Budget réduit pour l’exportation des vins de Provence

Sami Lekhal, L’Agriculteur provençal - Réussir Vigne Réussir SA

Budget réduit pour l’exportation des vins de Provence
Les rosés sont portés par un dynamisme économique remarquable. Le CIVP mise sur le marché intérieur. © P. Cronenberger

L’interprofession a décidé de réduire la voilure concernant le budget de promotion à l’exportation.

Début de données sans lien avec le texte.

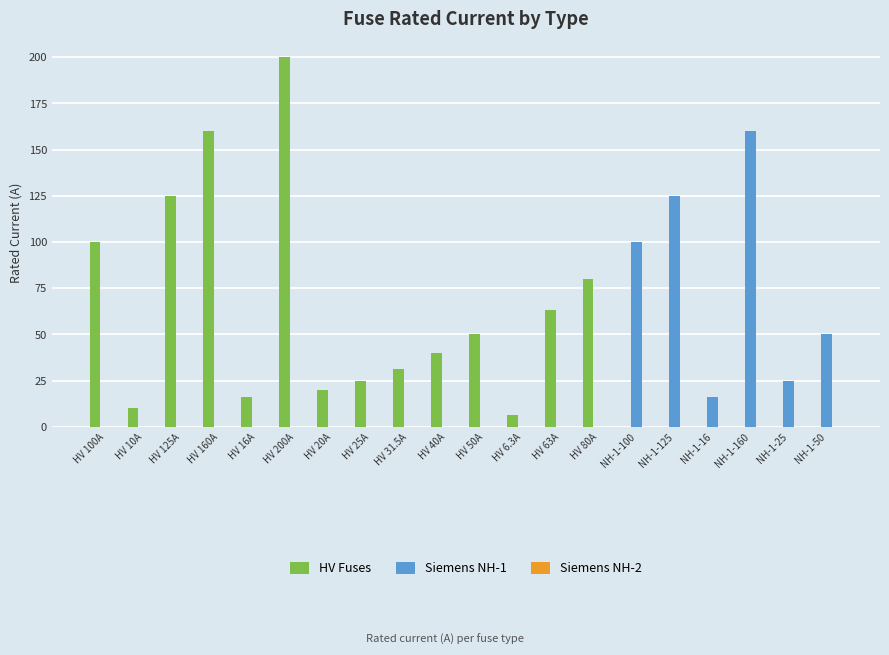

Which series has the largest range (max minus min)?

HV Fuses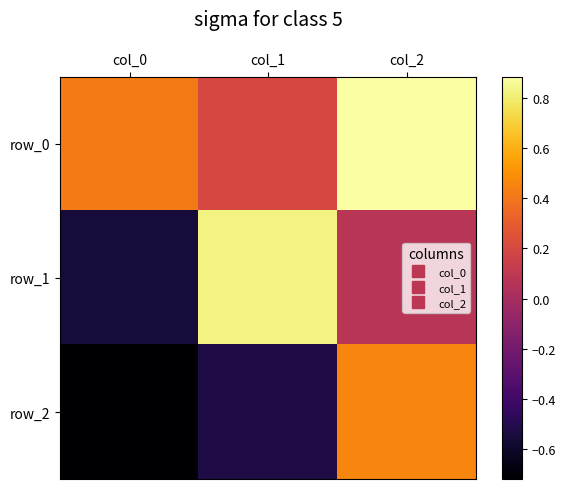

List the series in order of their peak value, lowest first.

row_2, row_1, row_0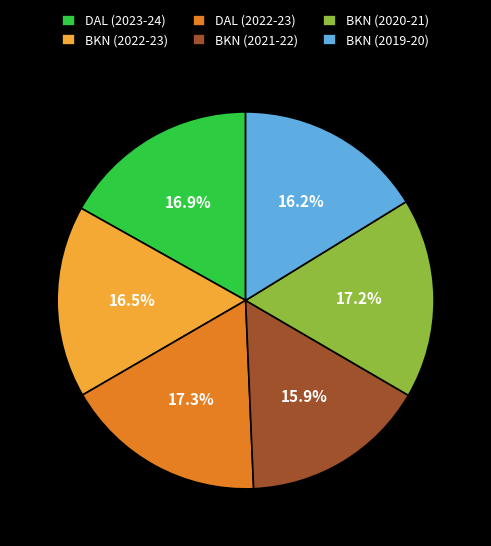

How many slices are in this pie chart?

6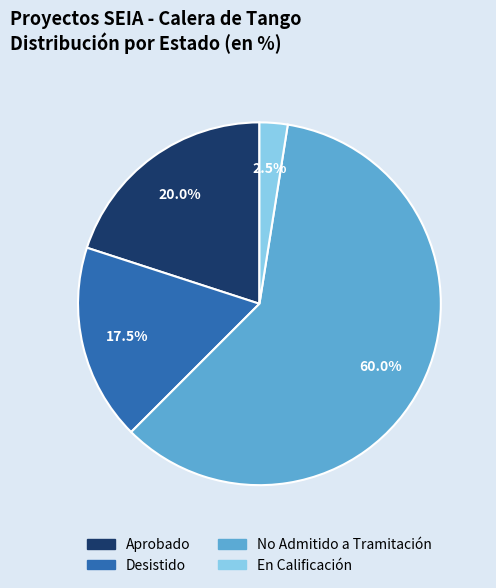

Is there a majority slice in this chart?

Yes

Lors de son assemblée générale, le Conseil interprofessionnel des vins de Provence (CIVP) a annoncé réduire de 10 % les actions promotionnelles à l’exportation au profit du marché français. Une décision qui n’a pas manqué de produire quelques réactions de la part des participants. Pour les rosés de Provence, il existe en effet des marchés à fort potentiel, comme les États-Unis, le Canada, le Royaume-Uni, la Chine et autres Belgique et Allemagne. Comme l’a fait remarquer James de Roany, conseiller du commerce extérieur, “ il est dommage, alors qu’on sait que le marché français est saturé, que le CIVP réduise ses financements à l’export ”. Chiffres à l’appui, il a démontré que l’avenir économique se situait dans les pays étrangers (Asie, Amériques, Brésil, Russie…) à l’horizon 2050, posant la question de savoir si les responsables du CIVP avaient bien estimé les enjeux. Sous couvert d’amabilité, il remet en question une stratégie dont il doute : “ l’export est la seule zone de développement possible ”, insiste-t-il. Pour Guy Gaspérini, président de l’AOP côtes de provence, “ le cours magistral de M. de Roany était intéressant mais quelque peu chimérique ”.